So I used to do a lot of biking, but two things got in the way. First, my family moved to a small town with absolutely no biking infrastructure—no trails, narrow roads with cars going fast on them, etc. Second, I turned 16 and got a drivers’ license—so biking was no longer the best form of transportation at my disposal. I had a bike at college (a cheap WalMart bike) that I kept until very recently, but rarely used it.

The biggest reason I didn’t, plain and simple, was laziness. I wasn’t particularly motivated to get back into biking, and whenever I did have a passing desire to hop on a bike and ride there was simply too much prep-work involved. The bike was usually in need of repair (being cheap, seldom-used, and stored outside). Once the bike was fixed, I would need to put the rack on the car, load up the bike, drive to a good place (the neighborhood I lived in wasn’t good for biking), unload the bike, then do my ride, then repeat the whole process.

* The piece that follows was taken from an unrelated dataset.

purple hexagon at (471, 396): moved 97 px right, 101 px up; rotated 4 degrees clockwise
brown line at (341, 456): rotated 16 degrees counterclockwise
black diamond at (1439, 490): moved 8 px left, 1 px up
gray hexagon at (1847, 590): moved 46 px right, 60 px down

That’s a lot of hassle.

But the tide has turned.

First off, I’m personally much more motivated to get back into biking. It’s a great, relaxing thing to do—even in the middle of the hectic Washington, DC, area. Second, we have an SUV now—so moving a bike, or two bikes (if Melissa joins me) is quicker and easier (no rack required). Third, we’ve moved to a neighborhood more conducive for hopping on a bike and doing a casual ride—or, for that matter, a serious ride, since the lengthy W&OD trail is only a few short miles away. Fourth, we got an indoor bike stand to keep our two bikes inside which should improve the longevity/reliability of the bikes.

So all that remained standing in my way was . . . I didn’t have a bike. We got rid of our old bikes before the move.

But if we’re going to do some real riding, which is my intent, we’re not going to do it on Wal Mart bikes. We’re going to make an investment in some quality equipment. After chatting with a coworker—who races bicycles and is knowledgeable about the subject—we decided to go to Spokes, Etc. in Ashburn with our eye on some lower-end Trek bicycles.

We settled very quickly on the 2008 Trek 7100 Hybrid (which was on sale—always a plus!). I got the Matte Silver/Navy model and Melissa got the women’s Light Salmon model (mostly because it matches the color palette she uses for her art business’s branding—go figure). And when you buy two bikes, you get 10 percent off any accessories. I picked up a wireless speedometer/odometer/clock/thermometer gizmo, a rack for the back, and a trunk bag that connects/disconnects quickly from the rack. Good stuff!

I did a short ride (I’m guessing about two miles, but I hadn’t installed the odometer yet!) and discovered two things. First, real bikes—even low-end ones—are much better to ride than WalMart bikes. Second, I am terribly out of shape. Hopefully I’ll have that fixed soon ;-).